I want that you got me right. This is not a bug that matter, there is not just a single complex application all over the world that would be bugfree. This is vendor's approach that matter. The only approach for professional security is "accept and fix", any other approach is nothing but demagogy and unfair marketing.

Another example of unfair (I'd say dirty) marketing is CMF. Comodo site states this is "Ultimate" protection from BO attacks. But this is not true. For one you can easily bypass CMF just moving malicious code from heap or stack to legitimate memory before calling any API, for two DEP is much more effective because DEP intercepts not only API calls that originates from heap or stack, DEP prevents execution of such a code.

This is what drives me nutes. And which drives me nutes even more this dirty marketing strategy is very effective ! But if product quolity was the same as marketing, I'd say "Kudos, Comodo". Instead I see that it just fools the people. Gosh. I promised to myself not to jump in Comodo related topics, but this appeared to be beyond me. I just cannot stand such things, sorry.

 

Even if no Comodo processes are running all unknown operations will be blocked - there is absoulutely no security risk. And I bet if Comodo wanted to they could easily add "protection" for this test like they could do it for socksniff (U read egemens comment?).

Well, I personally don't need BO potection but it has been updated with ver. 3.9 beta. Maybe it's better now.

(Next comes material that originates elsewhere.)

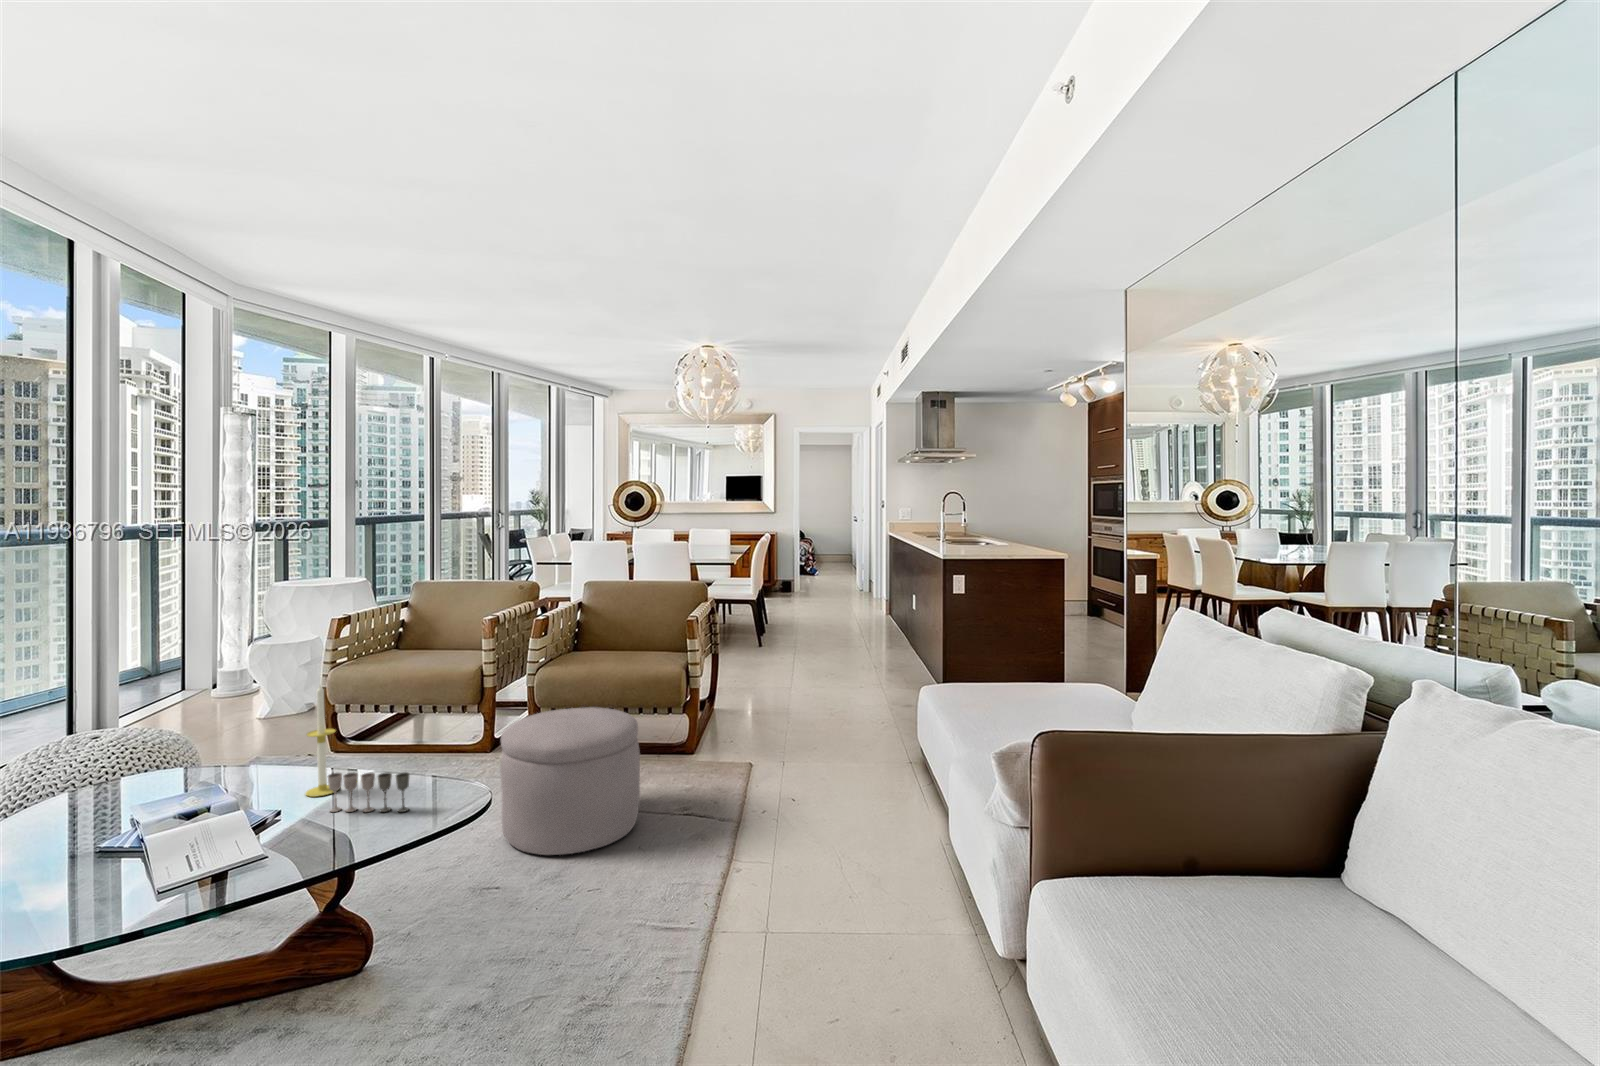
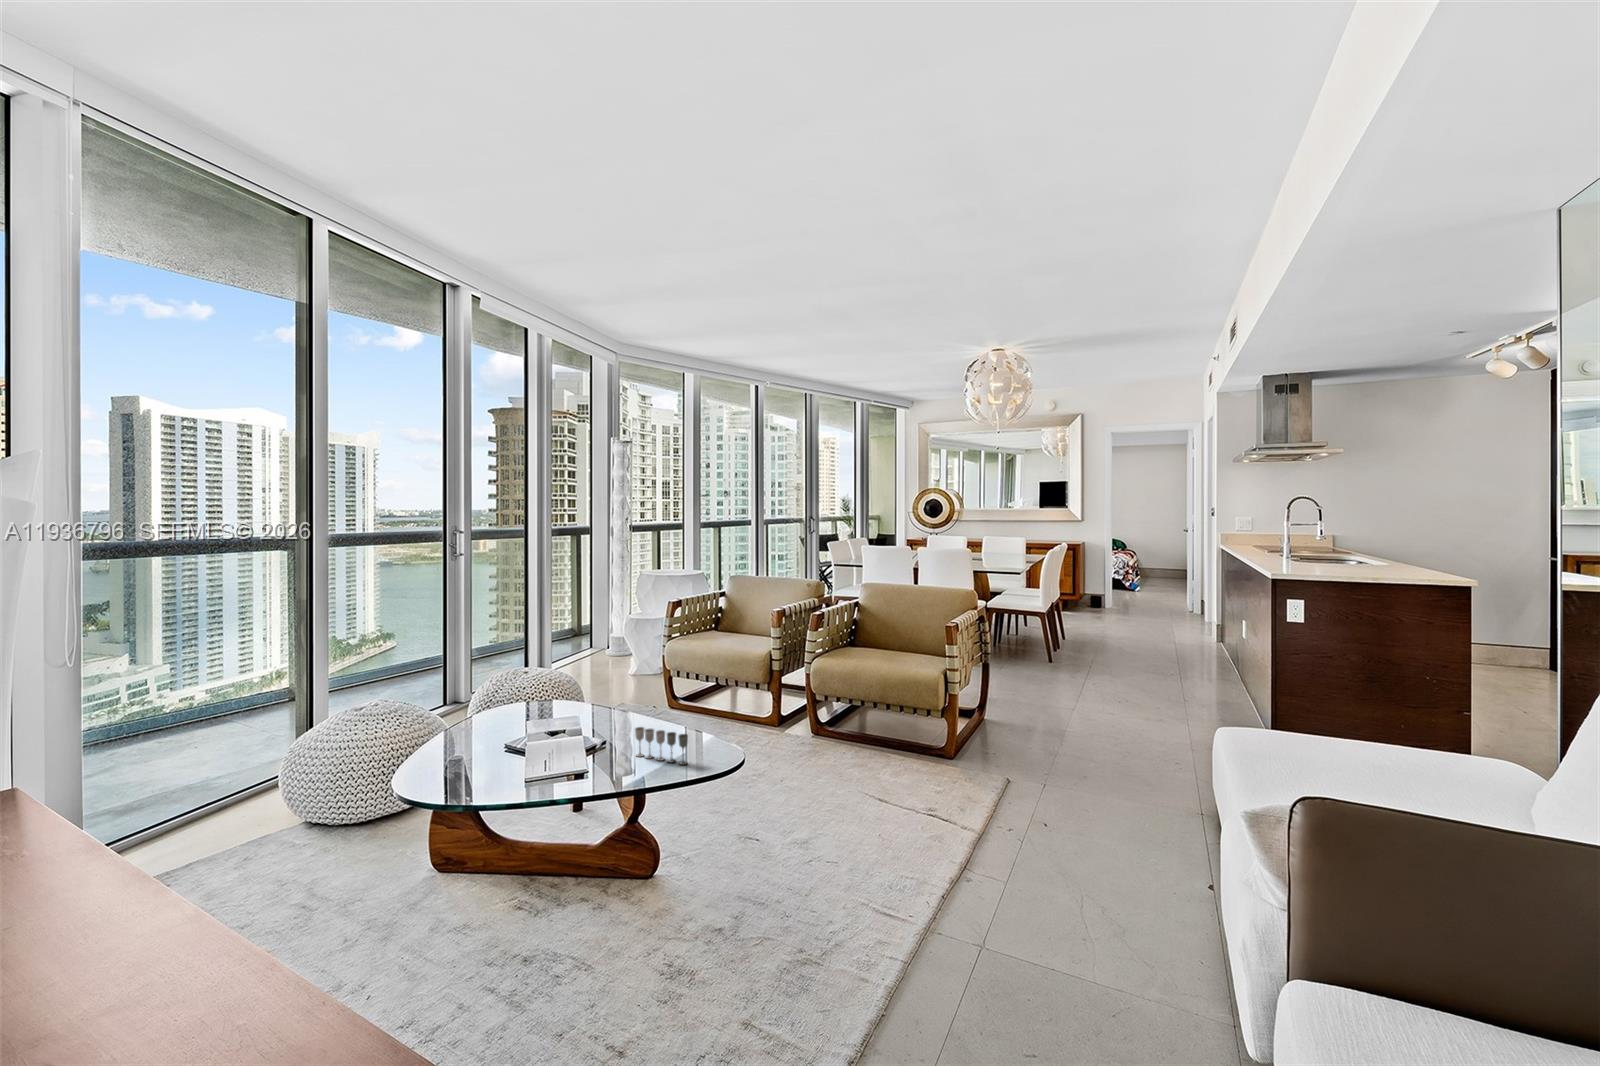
candle: present [306,685,335,797] -> none [624,657,647,743]
ottoman: present [500,707,640,855] -> none [769,698,885,825]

And alex_s, you said that Comodo wasn't able to protect other processes because of kill3f...
Does OA or any other HIPS perfectly protect other processes? The reason why CIS "failed" this test is just because it brings with it an optional process which is not even needed anymore for anything, if other HIPS or firewalls would bring optional processes they would maybe also "fail" some tests.

Don't make Comodo products as bad as Melih or some other people in their forum are...

 

Can somone tell me what the memory usage is for Comodo filewall alone and with HIPS enabled? (If there is a difference). Thanks

 

On my setup cfp.exe running at about 4,500k,cmdagent 2,700-4,800k. (Everything enabled)

 

Ufff ... This is not memory usage, this is working set size which can be set programmatically despite of the real memory usage. Real memory usage approximately is virtual memory usage in standard task manager and "private bytes" if you use process explorer, that includes the memory that is really allocated and used by a program but is temporary pushed out to a swap. Also pagefaults and CPU time do matter. To show approximate resource usage you need to show something like this:

 

I got one question: Detects OA it if a programs want to hide something in an ADS?

Btw: You all got just 512MB ram or why concerning about it? I can't get behind this...

 

Yes, ADS makes no difference. I'm not sure does it stress the fact something is in ADS or not (thought it was requested), but operations with ADS are treated like the normal file operations.

 

Of course but I answered the question in the context I feel it was asked.Most average users compare products based on resource usage as shown in task manager,not random,variable usage within specialist software such as the admittedly good Process Explorer.Also throwing out terminology such as CPU time and the likes just flies over the head of most folks.

*Edit*Here's a more detailed appraisal for you.

 

Yep, most users compare the resources coming from taskmanager default picture, but this can be very misleading. When I tested Comodo it took over 50MB of RAM and in TaskManager it showed very low memory usage. I think people want to know real memory usage, not fake. It is possible to set 1 MB working set for a program that really takes 100MB.

SetProcessWorkingSetSize(GetCurrentProcess(), 1024 * 1024, 1024 * 1024);

This call will make ANY program to use 1MB of memory in TM.